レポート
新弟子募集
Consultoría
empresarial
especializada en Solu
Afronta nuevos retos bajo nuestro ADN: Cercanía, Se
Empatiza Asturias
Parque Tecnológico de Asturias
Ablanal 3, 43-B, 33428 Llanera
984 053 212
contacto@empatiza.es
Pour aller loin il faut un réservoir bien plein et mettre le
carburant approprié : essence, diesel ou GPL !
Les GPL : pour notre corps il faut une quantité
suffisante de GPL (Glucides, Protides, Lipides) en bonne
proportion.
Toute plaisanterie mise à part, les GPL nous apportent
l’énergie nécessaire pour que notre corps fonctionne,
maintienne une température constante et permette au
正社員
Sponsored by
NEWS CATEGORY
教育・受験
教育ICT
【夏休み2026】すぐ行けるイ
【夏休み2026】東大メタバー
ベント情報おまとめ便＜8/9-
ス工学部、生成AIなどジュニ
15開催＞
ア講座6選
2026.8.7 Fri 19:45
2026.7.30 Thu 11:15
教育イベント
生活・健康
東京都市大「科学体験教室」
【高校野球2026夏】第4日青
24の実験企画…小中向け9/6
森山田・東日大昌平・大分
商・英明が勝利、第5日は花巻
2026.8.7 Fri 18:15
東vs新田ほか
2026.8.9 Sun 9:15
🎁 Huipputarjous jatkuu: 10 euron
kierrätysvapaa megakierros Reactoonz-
────────────────
• Exercise aim:
Transcribe each entry. Leave nothing out.

• Answer to the problem:
レポート
新弟子募集
Consultoría
empresarial
especializada en Solu
Afronta nuevos retos bajo nuestro ADN: Cercanía, Se
Empatiza Asturias
Parque Tecnológico de Asturias
Ablanal 3, 43-B, 33428 Llanera
984 053 212
contacto@empatiza.es
Pour aller loin il faut un réservoir bien plein et mettre le
carburant approprié : essence, diesel ou GPL !
Les GPL : pour notre corps il faut une quantité
suffisante de GPL (Glucides, Protides, Lipides) en bonne
proportion.
Toute plaisanterie mise à part, les GPL nous apportent
l’énergie nécessaire pour que notre corps fonctionne,
maintienne une température constante et permette au
正社員
Sponsored by
NEWS CATEGORY
教育・受験
教育ICT
【夏休み2026】すぐ行けるイ
【夏休み2026】東大メタバー
ベント情報おまとめ便＜8/9-
ス工学部、生成AIなどジュニ
15開催＞
ア講座6選
2026.8.7 Fri 19:45
2026.7.30 Thu 11:15
教育イベント
生活・健康
東京都市大「科学体験教室」
【高校野球2026夏】第4日青
24の実験企画…小中向け9/6
森山田・東日大昌平・大分
商・英明が勝利、第5日は花巻
2026.8.7 Fri 18:15
東vs新田ほか
2026.8.9 Sun 9:15
🎁 Huipputarjous jatkuu: 10 euron
kierrätysvapaa megakierros Reactoonz-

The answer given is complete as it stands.